§ **TASK DETAILS**: Repeat the listing exactly, minus the pictures.

§ **THE DATA**:
::::::::::
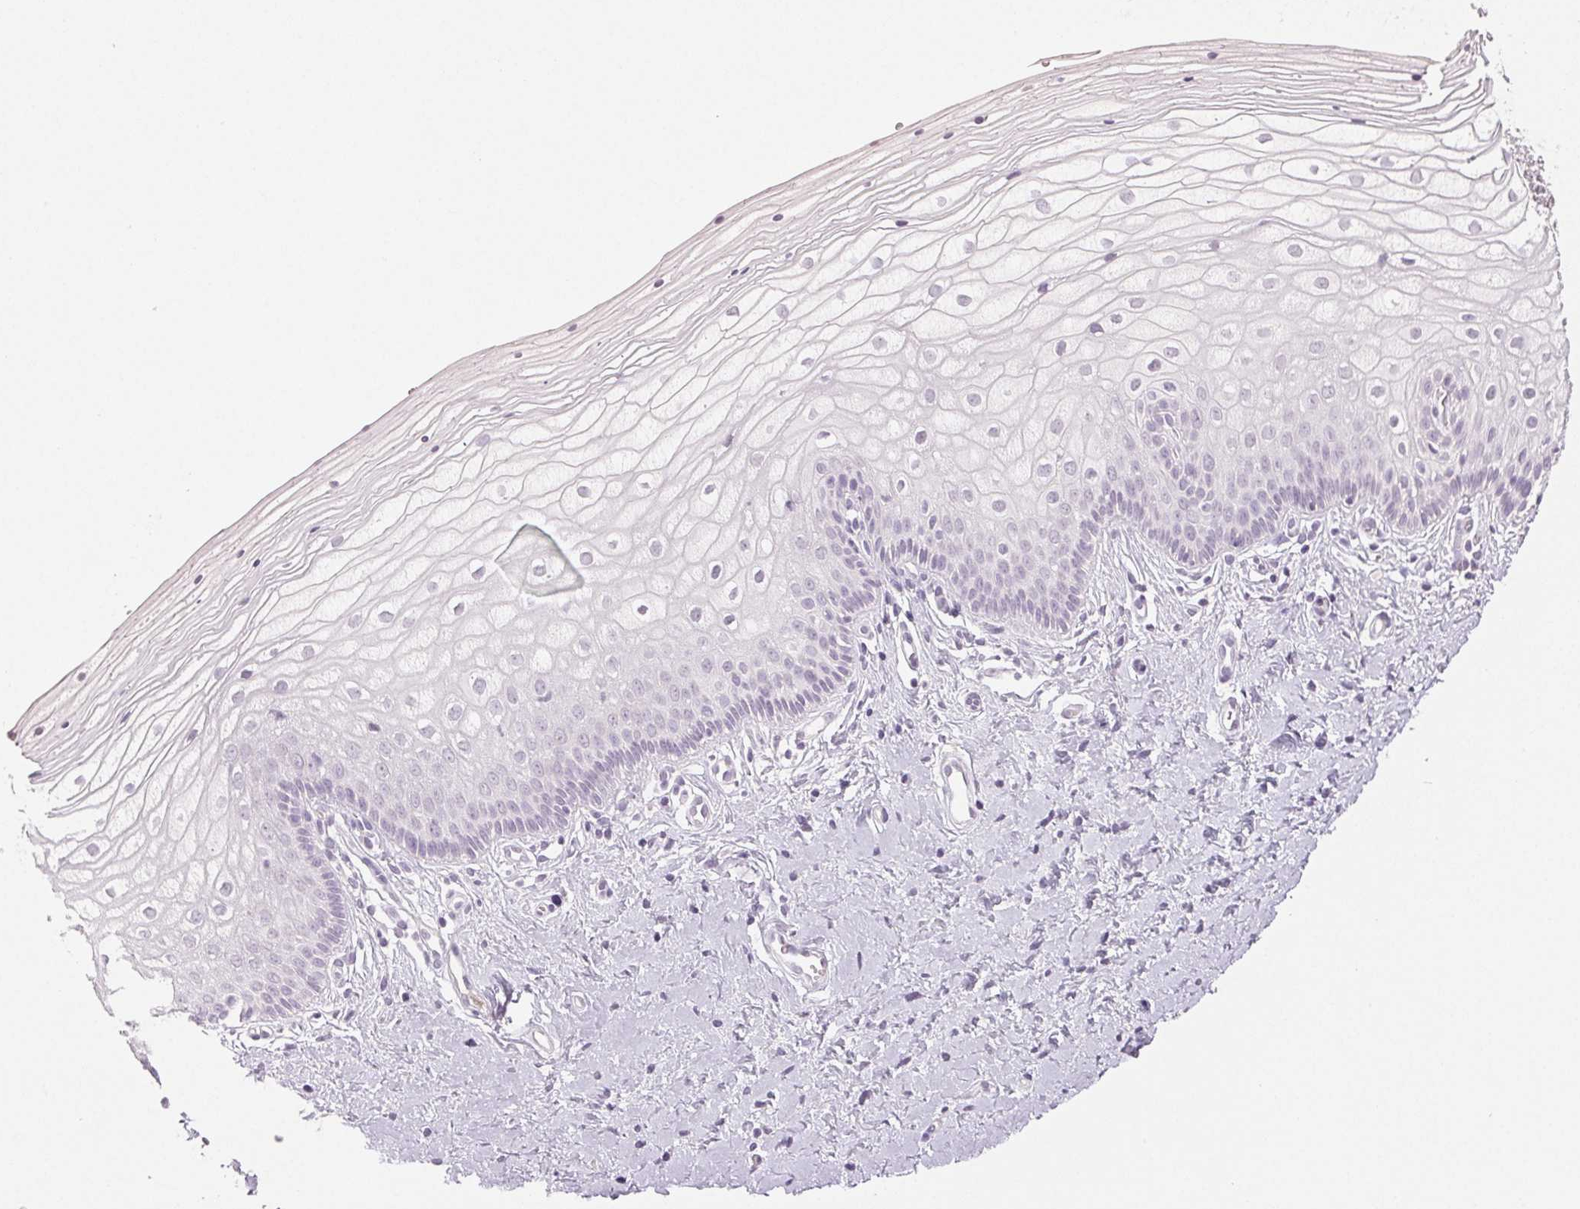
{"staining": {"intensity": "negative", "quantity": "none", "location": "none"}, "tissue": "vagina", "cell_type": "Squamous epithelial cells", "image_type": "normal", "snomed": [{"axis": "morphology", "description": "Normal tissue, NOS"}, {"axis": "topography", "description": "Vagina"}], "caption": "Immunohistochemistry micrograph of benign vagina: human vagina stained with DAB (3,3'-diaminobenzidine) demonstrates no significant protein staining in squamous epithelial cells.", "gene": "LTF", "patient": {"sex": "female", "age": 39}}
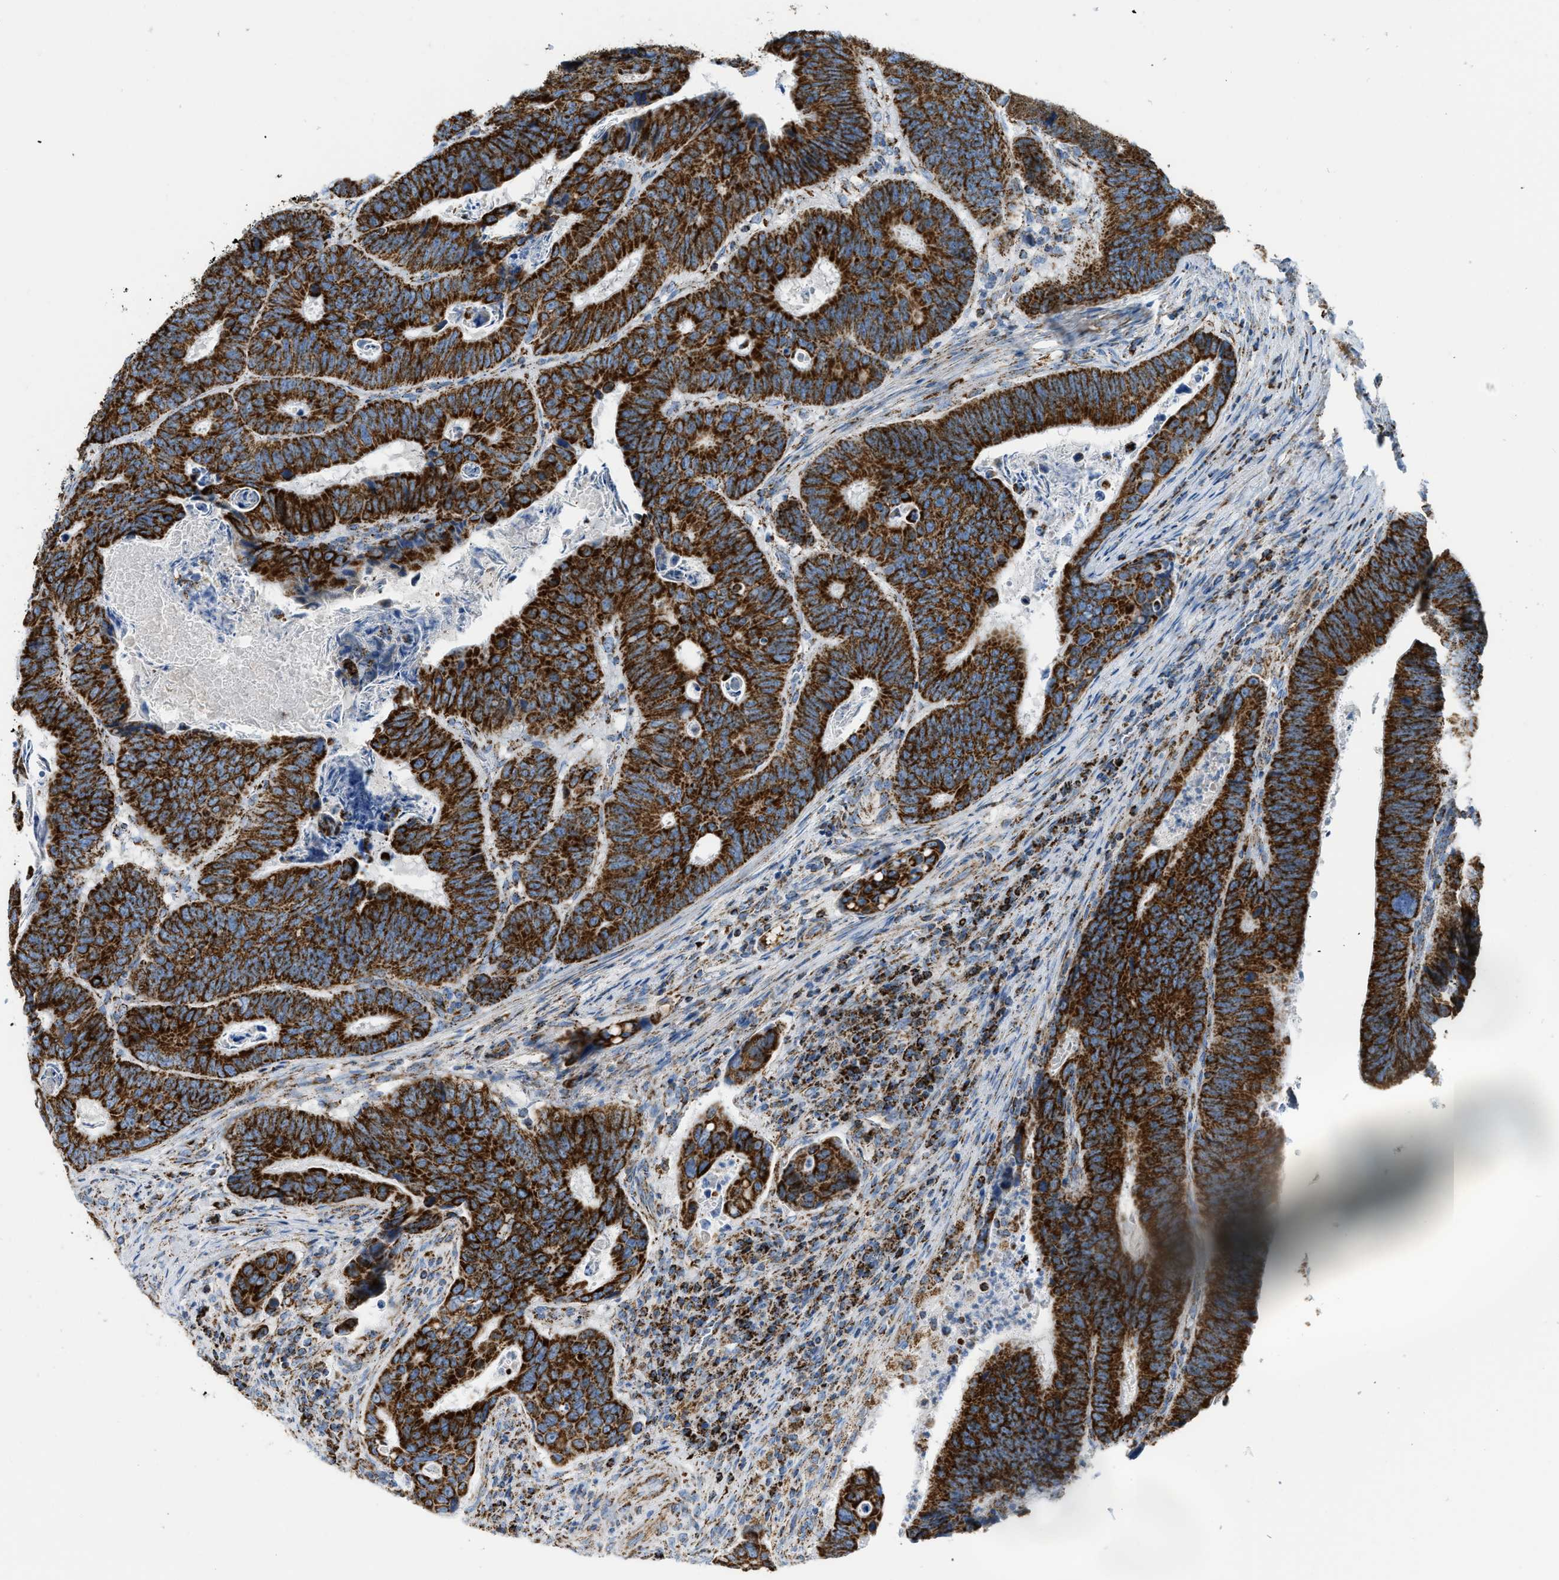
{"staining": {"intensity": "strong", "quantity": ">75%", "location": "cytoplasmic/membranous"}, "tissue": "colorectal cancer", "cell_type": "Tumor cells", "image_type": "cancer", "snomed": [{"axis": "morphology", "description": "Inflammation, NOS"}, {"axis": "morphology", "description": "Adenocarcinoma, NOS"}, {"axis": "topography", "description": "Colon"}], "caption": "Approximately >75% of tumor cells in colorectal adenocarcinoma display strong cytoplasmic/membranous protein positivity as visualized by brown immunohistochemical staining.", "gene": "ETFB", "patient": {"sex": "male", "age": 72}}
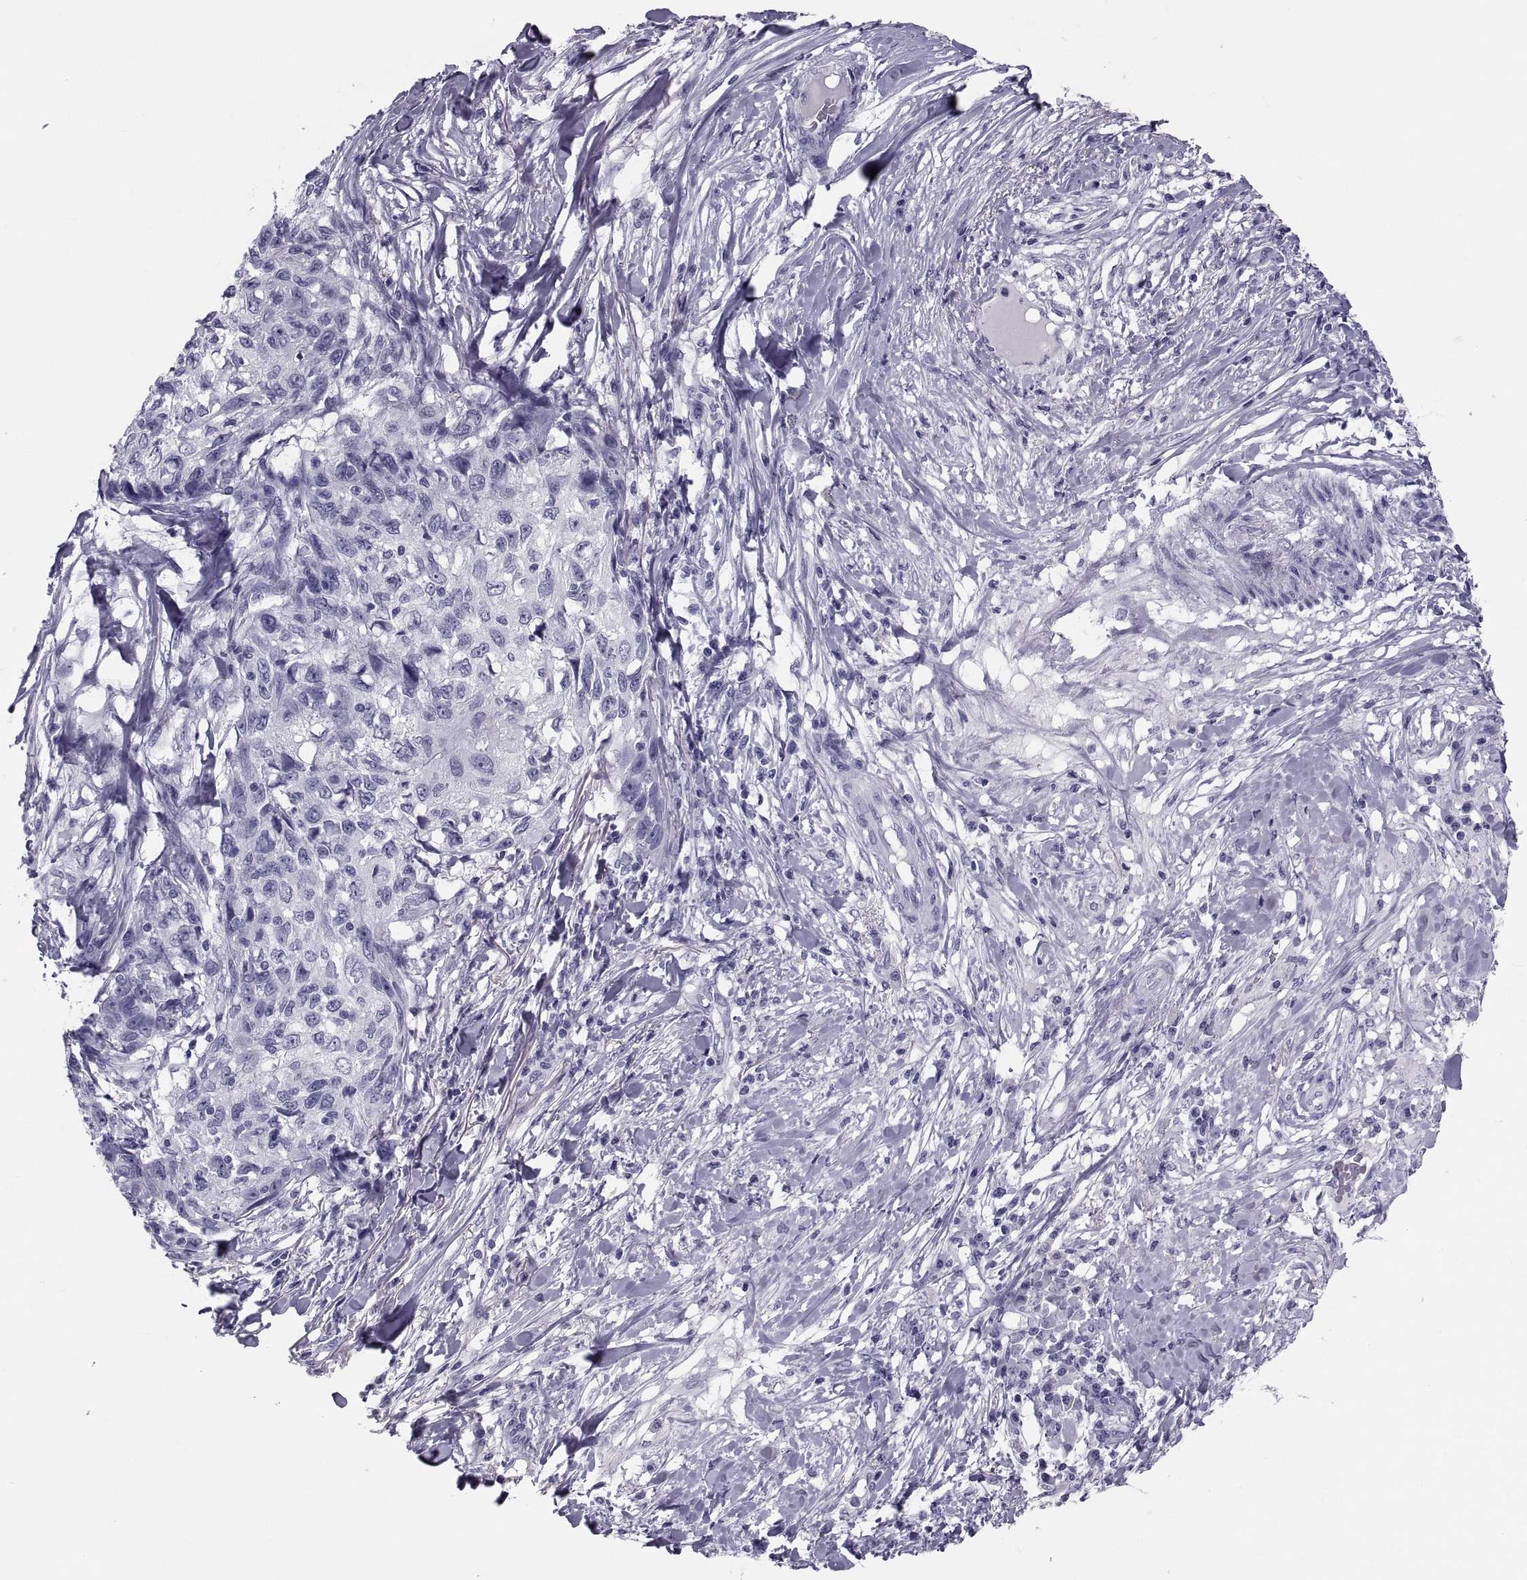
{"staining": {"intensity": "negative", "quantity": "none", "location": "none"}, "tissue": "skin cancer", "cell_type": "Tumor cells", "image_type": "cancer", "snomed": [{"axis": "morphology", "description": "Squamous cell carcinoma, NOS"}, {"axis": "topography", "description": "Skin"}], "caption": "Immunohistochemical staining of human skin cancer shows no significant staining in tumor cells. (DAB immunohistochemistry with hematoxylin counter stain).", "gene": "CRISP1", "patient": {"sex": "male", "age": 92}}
::::::::::
§ **RESPONSE AREA**:
{"staining": {"intensity": "negative", "quantity": "none", "location": "none"}, "tissue": "vagina", "cell_type": "Squamous epithelial cells", "image_type": "normal", "snomed": [{"axis": "morphology", "description": "Normal tissue, NOS"}, {"axis": "topography", "description": "Vagina"}], "caption": "Immunohistochemistry micrograph of benign vagina: human vagina stained with DAB (3,3'-diaminobenzidine) demonstrates no significant protein staining in squamous epithelial cells.", "gene": "LTF", "patient": {"sex": "female", "age": 39}}
{"staining": {"intensity": "strong", "quantity": ">75%", "location": "cytoplasmic/membranous"}, "tissue": "colorectal cancer", "cell_type": "Tumor cells", "image_type": "cancer", "snomed": [{"axis": "morphology", "description": "Inflammation, NOS"}, {"axis": "morphology", "description": "Adenocarcinoma, NOS"}, {"axis": "topography", "description": "Colon"}], "caption": "Approximately >75% of tumor cells in colorectal adenocarcinoma display strong cytoplasmic/membranous protein positivity as visualized by brown immunohistochemical staining.", "gene": "ETFB", "patient": {"sex": "male", "age": 72}}
{"staining": {"intensity": "negative", "quantity": "none", "location": "none"}, "tissue": "skin cancer", "cell_type": "Tumor cells", "image_type": "cancer", "snomed": [{"axis": "morphology", "description": "Squamous cell carcinoma, NOS"}, {"axis": "topography", "description": "Skin"}], "caption": "Immunohistochemical staining of human skin cancer shows no significant staining in tumor cells. (DAB immunohistochemistry with hematoxylin counter stain).", "gene": "CRISP1", "patient": {"sex": "male", "age": 92}}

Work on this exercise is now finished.